3. First Home Scheme: This is a shared equity scheme. Basically, the State will contribute up to 30 per cent of the cost of your new home in return for taking a stake in the property.

The usual rules apply. You must be a first-time or fresh start purchaser over the age of 18 and the property must be your family home and it must be newly built.

A variant of the scheme – called the Tenant Home Purchase Scheme – applies for tenants looking to purchase the property they are currently renting where the landlord is selling. The one big difference here is that it allows you purchase a second-hand property.

There are also price limits which as before, vary between counties, though they are not the same as under the local authority home loan scheme and can vary even within counties depending on whether you are buying an apartment or a house.

At the upper end, in Dublin, the property can be valued at up to €500,000 for an apartment or €475,000 for a house. That figures falls on a sliding scale to as low as €325,000 for properties in 14 of the less urban counties.

In relation to your contribution, you will be expected to have a 10 per cent deposit and to have borrowed up to your limit with one of Bank of Ireland, Permanent TSB or AIB – including EBS and Haven Mortgages.

If you have been given an exemption to borrow above your limit, you will be excluded from eligibility for this scheme; the same applies if you use a borrower other than those listed.

You can access anything from 2.5 per cent of the value of the property (or €10,000 whichever is the higher) up to 30 per cent. That upper limit comes back to 20 per cent where you are also using Help to Buy.

If you want, and finances down the line allow, you can buy back the State’s equity in your home in tranches of not less than 5 per cent a time. So you could spread a repurchase over six separate transactions or you could do it all at once. You can make no more than two buy-backs in any one year.

And the price you will be paying will reflect the market value at the time of buyback not the value it would have been back when you bought the home.

If your rent the property, or sell it, you’ll need to repay the State support at that point at market rates. The same applies if you switch lender to a bank not in the scheme.

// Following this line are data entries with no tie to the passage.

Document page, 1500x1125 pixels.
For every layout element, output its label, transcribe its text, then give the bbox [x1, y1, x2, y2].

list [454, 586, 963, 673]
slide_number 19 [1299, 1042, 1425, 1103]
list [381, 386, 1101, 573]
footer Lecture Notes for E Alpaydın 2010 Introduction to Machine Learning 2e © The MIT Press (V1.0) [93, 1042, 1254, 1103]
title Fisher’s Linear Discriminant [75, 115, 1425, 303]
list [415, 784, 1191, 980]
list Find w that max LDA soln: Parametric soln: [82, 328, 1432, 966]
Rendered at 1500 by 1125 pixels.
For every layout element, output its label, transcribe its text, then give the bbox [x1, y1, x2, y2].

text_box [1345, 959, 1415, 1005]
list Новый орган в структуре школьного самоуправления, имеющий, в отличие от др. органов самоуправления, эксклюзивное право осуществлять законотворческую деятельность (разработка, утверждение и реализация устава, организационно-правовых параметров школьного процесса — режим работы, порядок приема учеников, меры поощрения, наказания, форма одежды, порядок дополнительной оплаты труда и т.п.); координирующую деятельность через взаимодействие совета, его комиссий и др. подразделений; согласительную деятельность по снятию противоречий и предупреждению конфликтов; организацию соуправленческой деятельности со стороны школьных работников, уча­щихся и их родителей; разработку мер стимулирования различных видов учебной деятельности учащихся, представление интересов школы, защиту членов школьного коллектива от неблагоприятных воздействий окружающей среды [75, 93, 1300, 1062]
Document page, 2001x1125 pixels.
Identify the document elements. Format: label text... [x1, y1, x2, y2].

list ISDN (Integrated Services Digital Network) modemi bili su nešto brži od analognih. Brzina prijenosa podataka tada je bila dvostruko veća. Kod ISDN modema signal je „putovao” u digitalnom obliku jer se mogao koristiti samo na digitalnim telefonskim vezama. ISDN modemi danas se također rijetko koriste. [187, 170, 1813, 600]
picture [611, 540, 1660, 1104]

In the meantime, for as long as the State is still joint owner, you might be paying what they call a “service charge”.

For the first five years, there is no charge. Thereafter, you will be charged 1.75 per cent of the money the State put up – not the updated market value – in each of years six through 15, rising to 2.15 per cent a year from year 16 to year 29, and to 2.85 per cent a year beyond that.

4. Local Authority Affordable Purchase Scheme: This is more constrained and is focused on allowing people with moderate incomes to buy in areas of high housing need at reduced prices. The local authority takes a stake of between 5 and 40 per cent in the home equal to the discount you pay on the advertised price

To qualify, your income multiplied by 3.5 must be less than 85.5 per cent of the value of the affordable home (the prices of which will have been determined already by the local council) or you can show that you cannot secure a mortgage for 85.5 per cent of the price.

Apart from setting the price, the council can set criteria for the allocation of the homes – for instance by family size or local residency.

You will also be subject to a means test looking at your income, assets and any savings. And, like most of the schemes, you must be a first-time or fresh start purchaser.

Like the First Homes Scheme, you can buy the council out at any time, either in stages or all at once. Again it will be at the market rate for the council share, not the amount they originally put up and the minimum you can buy back in any one go is €10,000.

You are obliged to buy them out after 40 years or if you sell the home. If you die, the debt will be a preferential charge on your estate.

With so many people struggling to make the sums work, it makes sense for aspiring buyers and their families to investigate whether one or more of these scheme will give you that additional firepower needed to close the deal.